> [Goal of the exercise]:
The answer should be each line from the entries below that has the word "buffer" in it.

(Source data)

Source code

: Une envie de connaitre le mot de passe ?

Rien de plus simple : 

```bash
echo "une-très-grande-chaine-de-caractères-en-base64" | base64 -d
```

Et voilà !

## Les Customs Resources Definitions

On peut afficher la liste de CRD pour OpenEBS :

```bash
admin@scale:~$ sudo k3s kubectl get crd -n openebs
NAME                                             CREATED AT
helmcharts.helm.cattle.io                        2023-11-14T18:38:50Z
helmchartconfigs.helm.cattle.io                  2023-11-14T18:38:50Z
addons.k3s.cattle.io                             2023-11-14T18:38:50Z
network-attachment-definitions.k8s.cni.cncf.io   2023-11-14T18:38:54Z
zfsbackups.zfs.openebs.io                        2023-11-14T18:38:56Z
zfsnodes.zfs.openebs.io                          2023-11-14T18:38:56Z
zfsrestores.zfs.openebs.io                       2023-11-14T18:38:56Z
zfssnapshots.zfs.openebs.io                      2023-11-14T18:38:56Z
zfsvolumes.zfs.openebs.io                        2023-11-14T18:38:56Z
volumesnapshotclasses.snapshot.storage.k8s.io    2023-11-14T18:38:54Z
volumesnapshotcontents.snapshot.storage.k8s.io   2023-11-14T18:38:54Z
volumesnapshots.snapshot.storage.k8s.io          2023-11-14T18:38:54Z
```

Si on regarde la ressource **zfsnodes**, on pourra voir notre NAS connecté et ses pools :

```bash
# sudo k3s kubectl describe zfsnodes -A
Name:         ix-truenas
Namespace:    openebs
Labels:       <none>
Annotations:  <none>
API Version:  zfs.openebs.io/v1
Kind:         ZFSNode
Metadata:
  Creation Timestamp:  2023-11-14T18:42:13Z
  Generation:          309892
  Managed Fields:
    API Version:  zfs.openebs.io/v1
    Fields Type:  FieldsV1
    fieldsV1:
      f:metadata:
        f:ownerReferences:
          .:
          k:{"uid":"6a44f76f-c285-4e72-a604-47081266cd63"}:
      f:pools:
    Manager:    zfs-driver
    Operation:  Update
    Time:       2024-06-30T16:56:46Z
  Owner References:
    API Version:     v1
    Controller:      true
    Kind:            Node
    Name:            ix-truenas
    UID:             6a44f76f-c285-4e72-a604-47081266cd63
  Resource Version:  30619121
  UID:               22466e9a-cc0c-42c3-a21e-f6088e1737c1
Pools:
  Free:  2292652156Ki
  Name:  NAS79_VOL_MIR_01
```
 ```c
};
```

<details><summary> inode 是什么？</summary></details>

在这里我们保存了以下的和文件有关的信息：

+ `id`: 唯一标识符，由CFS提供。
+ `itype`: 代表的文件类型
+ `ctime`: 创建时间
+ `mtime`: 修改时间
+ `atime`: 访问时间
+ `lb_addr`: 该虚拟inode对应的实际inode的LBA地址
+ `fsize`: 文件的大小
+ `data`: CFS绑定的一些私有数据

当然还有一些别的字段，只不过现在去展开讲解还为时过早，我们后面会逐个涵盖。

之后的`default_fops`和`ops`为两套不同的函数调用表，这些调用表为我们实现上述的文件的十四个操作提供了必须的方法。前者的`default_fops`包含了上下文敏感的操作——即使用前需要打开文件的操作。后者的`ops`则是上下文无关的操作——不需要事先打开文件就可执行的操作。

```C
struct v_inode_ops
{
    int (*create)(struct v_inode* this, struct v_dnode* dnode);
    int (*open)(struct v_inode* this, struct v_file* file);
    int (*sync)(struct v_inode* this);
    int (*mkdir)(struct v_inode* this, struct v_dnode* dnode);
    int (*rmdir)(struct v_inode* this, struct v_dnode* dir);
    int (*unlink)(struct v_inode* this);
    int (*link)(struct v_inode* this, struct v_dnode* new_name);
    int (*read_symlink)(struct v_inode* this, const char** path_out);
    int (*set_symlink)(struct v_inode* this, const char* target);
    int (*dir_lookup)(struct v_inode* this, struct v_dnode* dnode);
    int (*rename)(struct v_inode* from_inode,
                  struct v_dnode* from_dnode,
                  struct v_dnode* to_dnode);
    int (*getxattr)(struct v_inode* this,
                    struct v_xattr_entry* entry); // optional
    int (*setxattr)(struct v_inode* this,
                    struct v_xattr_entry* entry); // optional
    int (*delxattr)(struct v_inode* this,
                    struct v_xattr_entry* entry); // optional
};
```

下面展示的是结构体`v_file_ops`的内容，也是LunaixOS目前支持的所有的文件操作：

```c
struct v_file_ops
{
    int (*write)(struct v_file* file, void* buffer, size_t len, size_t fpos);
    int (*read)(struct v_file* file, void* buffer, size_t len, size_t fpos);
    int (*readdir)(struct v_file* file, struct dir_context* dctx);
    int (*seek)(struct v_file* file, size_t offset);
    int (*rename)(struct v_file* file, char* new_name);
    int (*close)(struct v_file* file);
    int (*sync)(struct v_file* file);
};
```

> [Written answer]:
    int (*write)(struct v_file* file, void* buffer, size_t len, size_t fpos);
    int (*read)(struct v_file* file, void* buffer, size_t len, size_t fpos);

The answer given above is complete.